Les deux horloges représentent la course des étoiles et des deux luminaires tels qu’on peut les percevoir de la terre. L’une des aiguilles pointe d’un doigt l’heure légale tandis qu’un soleil d’or marque lui-même son heure, en décalage d’une trentaine de minutes. On peut y voir également le lever et le coucher du Soleil, le jour, le mois, la phase de la Lune, les signes du zodiaque ainsi qu’un étrange dragon noir dont la queue touche les Gémeaux tandis que la gueule crache une flamme rouge vers le Sagittaire.

Un étrange dragon barre le centre de l'horloge astronomique de Haguenau, entre les Gémeaux et le Sagittaire
   
Tübingen

Traversée par le Neckar, une rivière qui délimite l’est de la Forêt Noire et se jette ensuite dans le Rhin, Tübingen est une ville du Land de Bade-Wurtemberg. Elle doit en partie sa réputation de son université, l'une des plus anciennes d'Allemagne, qui fait d’elle une ville particulièrement jeune et vivante. Son centre historique s’appuie depuis cinq siècles sur les anciennes murailles, au pied de nombreuses collines boisées, telles que le Schlossberg, l’Österberg ou encore le Schnarrenberg.

L'horloge astronomique de Tübingen est installée depuis 1849 sur le pignon de l'Hôtel de ville, sur la place du marché, la Marktplatz. Elle était, auparavant, installée au premier étage, à la place de l'actuelle chaire.

Parmi les trois cadrans qui décorent la somptueuse façade peinte de la mairie, deux d’entre eux proviennent de l’horloge originale que Johannes Stöffler, célèbre mathématicien, physicien et astronome de l’université de la ville, avait construite 1511. Ils affichent encore le calendrier de lune et donnent des instructions sur la position des planètes, sur des éclipses et beaucoup d'autres phénomènes célestes.

Le mécanisme, quant à lui, a été rénové et fournit aujourd'hui une précision réglée au quartz depuis 1979.

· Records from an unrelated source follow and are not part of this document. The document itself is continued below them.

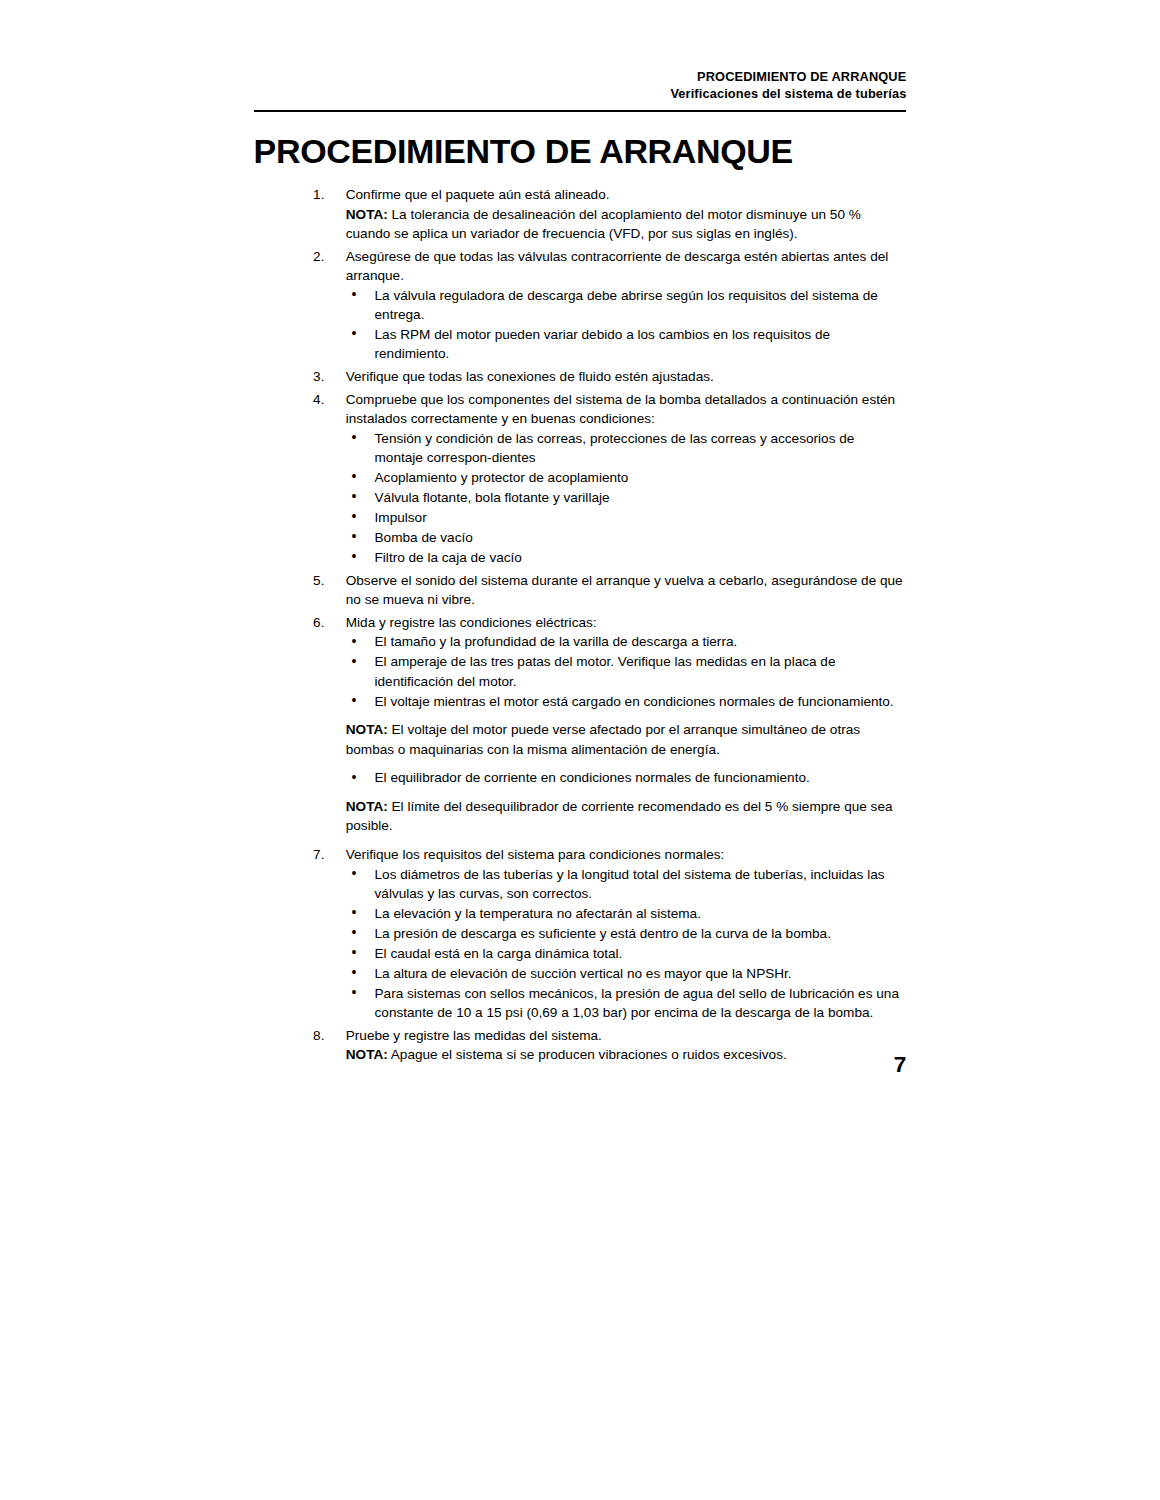PROCEDIMIENTO DE ARRANQUE
Verificaciones del sistema de tuberías
Procedimiento de arranque
Confirme que el paquete aún está alineado.
NOTA: La tolerancia de desalineación del acoplamiento del motor disminuye un 50 % cuando se aplica un variador de frecuencia (VFD, por sus siglas en inglés).
Asegúrese de que todas las válvulas contracorriente de descarga estén abiertas antes del arranque.
La válvula reguladora de descarga debe abrirse según los requisitos del sistema de entrega.
Las RPM del motor pueden variar debido a los cambios en los requisitos de rendimiento.
Verifique que todas las conexiones de fluido estén ajustadas.
Compruebe que los componentes del sistema de la bomba detallados a continuación estén instalados correctamente y en buenas condiciones:
Tensión y condición de las correas, protecciones de las correas y accesorios de montaje correspon-dientes
Acoplamiento y protector de acoplamiento
Válvula flotante, bola flotante y varillaje
Impulsor
Bomba de vacío
Filtro de la caja de vacío
Observe el sonido del sistema durante el arranque y vuelva a cebarlo, asegurándose de que no se mueva ni vibre.
Mida y registre las condiciones eléctricas:
El tamaño y la profundidad de la varilla de descarga a tierra.
El amperaje de las tres patas del motor. Verifique las medidas en la placa de identificación del motor.
El voltaje mientras el motor está cargado en condiciones normales de funcionamiento.
NOTA: El voltaje del motor puede verse afectado por el arranque simultáneo de otras bombas o maquinarias con la misma alimentación de energía.
El equilibrador de corriente en condiciones normales de funcionamiento.
NOTA: El límite del desequilibrador de corriente recomendado es del 5 % siempre que sea posible.
Verifique los requisitos del sistema para condiciones normales:
Los diámetros de las tuberías y la longitud total del sistema de tuberías, incluidas las válvulas y las curvas, son correctos.
La elevación y la temperatura no afectarán al sistema.
La presión de descarga es suficiente y está dentro de la curva de la bomba.
El caudal está en la carga dinámica total.
La altura de elevación de succión vertical no es mayor que la NPSHr.
Para sistemas con sellos mecánicos, la presión de agua del sello de lubricación es una constante de 10 a 15 psi (0,69 a 1,03 bar) por encima de la descarga de la bomba.
Pruebe y registre las medidas del sistema.
NOTA: Apague el sistema si se producen vibraciones o ruidos excesivos.
7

L'orbite de la Lune autour de la Terre et celle de la Terre autour du Soleil ne se situent pas sur un même plan. La droite d’intersection de ces deux plans s’appelle l’axe des nœuds lunaires. Lorsque la Lune franchit le plan de rotation de la Terre autour du Soleil pour s’élever vers le Nord, en d’autres termes quand elle est montante, elle se situe à son Nœud Nord, encore appelé Nœud Ascendant. Ce point peut être localisé sur le zodiaque. Quand elle franchit le plan de l’orbite terrestre pour regagner le Sud, en d’autres termes quand elle est descendante, elle se situe à son Nœud Sud, encore appelé Nœud Descendant. Une Lune ascendante, ou descendante, ne doit pas être confondue avec une Lune croissante, ou décroissante.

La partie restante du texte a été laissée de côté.